Our predictions for activity in the M&A deal market in 2019
Mergers & Acquisitions (M&A) continue to provide ambitious businesses with opportunities to achieve step-changes in their growth profiles through inorganic acquisitions. With global interest rates continuing to remain at historical lows and no obvious sign of an imminent and significant upward change in borrowing costs, historically cheap debt remains available to fuel global M&A activity. Global deal values had reached $3.3 trillion in the nine months to September 2018, significantly ahead of the prior year and reaching highs last seen pre-2008.
Globally, this trend is expected to continue, at least in the medium-term, as economies such as the US benefit from looser regulatory restrictions and controls under new business-friendly political leadership.

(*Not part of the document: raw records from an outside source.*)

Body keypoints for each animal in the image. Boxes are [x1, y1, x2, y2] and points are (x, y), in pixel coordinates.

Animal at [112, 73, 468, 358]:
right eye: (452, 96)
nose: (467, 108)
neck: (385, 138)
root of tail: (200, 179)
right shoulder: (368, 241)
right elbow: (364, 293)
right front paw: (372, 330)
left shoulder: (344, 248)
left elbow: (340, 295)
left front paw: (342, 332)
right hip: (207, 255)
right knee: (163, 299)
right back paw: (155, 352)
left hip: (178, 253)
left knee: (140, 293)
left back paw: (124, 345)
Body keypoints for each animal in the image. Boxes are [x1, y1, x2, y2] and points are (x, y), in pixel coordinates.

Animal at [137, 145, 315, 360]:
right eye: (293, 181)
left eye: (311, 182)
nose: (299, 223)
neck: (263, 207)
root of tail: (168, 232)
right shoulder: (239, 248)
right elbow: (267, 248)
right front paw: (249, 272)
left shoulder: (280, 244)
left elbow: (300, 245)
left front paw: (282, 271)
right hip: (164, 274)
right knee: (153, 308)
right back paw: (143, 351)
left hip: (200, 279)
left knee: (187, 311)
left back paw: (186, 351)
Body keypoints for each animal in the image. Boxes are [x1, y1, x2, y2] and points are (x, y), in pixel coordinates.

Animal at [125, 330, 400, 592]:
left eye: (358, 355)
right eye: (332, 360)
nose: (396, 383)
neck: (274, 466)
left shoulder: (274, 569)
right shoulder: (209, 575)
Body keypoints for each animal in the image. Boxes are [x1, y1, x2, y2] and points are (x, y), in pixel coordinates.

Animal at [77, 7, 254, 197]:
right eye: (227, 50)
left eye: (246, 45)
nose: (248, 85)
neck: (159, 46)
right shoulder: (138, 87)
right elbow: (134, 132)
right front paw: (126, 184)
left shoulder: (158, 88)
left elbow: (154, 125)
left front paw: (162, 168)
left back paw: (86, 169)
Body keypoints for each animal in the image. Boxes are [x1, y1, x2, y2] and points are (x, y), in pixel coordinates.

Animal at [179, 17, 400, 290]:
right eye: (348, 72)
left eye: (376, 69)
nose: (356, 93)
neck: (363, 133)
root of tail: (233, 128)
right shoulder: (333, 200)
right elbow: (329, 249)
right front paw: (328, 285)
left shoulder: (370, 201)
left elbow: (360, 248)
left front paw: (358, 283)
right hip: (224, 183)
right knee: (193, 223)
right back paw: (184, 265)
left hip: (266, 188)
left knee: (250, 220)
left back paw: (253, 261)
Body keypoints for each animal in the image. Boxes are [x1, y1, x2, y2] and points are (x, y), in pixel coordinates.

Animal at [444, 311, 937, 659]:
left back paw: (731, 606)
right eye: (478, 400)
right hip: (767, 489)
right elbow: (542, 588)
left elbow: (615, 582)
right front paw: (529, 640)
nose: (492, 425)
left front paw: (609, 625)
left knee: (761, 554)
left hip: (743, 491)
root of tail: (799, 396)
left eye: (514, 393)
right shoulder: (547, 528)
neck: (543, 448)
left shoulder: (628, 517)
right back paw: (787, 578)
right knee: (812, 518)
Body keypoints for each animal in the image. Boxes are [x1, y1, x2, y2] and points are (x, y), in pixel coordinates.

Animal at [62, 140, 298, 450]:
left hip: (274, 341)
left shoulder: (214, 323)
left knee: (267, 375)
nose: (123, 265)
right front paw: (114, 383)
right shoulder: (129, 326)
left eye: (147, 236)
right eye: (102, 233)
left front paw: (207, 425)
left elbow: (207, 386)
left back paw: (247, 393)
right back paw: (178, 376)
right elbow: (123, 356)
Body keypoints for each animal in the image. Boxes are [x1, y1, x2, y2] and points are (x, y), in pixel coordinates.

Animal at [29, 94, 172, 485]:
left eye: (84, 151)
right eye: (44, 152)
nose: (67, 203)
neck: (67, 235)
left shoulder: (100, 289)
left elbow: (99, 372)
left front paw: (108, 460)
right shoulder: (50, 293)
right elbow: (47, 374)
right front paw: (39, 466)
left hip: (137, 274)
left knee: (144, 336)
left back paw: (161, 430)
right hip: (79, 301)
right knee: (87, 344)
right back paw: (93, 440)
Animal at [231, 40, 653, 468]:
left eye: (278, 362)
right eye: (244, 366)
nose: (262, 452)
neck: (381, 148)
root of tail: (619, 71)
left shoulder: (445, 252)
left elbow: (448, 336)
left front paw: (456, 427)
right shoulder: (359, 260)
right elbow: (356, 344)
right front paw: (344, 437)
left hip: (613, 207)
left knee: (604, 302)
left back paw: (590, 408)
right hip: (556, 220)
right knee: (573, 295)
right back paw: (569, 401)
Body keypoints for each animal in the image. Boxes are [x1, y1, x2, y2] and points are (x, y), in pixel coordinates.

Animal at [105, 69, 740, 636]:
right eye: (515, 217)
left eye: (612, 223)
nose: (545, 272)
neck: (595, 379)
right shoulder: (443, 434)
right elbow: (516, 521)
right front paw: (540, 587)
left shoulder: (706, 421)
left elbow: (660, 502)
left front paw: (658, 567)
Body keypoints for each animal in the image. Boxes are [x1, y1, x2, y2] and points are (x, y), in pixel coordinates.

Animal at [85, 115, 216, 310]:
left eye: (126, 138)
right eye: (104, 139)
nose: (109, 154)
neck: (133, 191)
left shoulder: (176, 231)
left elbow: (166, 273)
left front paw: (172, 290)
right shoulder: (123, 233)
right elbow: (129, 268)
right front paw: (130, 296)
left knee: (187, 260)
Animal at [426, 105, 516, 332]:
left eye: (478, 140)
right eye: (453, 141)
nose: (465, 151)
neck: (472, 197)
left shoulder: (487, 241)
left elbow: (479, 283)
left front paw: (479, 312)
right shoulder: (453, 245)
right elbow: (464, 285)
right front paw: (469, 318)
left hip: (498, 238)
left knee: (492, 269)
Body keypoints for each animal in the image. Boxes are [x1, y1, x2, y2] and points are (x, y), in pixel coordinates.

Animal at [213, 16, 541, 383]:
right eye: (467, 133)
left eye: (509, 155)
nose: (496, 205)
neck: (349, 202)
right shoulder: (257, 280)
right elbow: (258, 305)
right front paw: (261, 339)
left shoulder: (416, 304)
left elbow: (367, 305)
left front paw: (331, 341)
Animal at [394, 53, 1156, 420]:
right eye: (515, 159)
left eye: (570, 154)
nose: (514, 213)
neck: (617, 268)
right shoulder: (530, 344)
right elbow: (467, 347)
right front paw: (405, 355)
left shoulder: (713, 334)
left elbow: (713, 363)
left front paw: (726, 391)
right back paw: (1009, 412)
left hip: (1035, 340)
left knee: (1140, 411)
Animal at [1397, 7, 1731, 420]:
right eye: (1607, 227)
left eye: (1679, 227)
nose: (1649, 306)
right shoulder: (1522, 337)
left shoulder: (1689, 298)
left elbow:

Despite various uncertainties prevailing at home, the UK remains a globally important player in the M&A space. Potential changes in the political landscape and trading relationships with some of our key partners generates opportunities for businesses to transact and position themselves most favourably for a new future.
There may be a slow-down in M&A activity at home in Q1 as businesses allow time for the macro-economic environment to settle onto its new course. However, regardless of the outcome of events such as Brexit, the increase in certainty as 2019 progresses and such events are resolved is likely to see the release of a significant amount of pent-up transactional pressure which could see very strong H2 UK deal dynamics.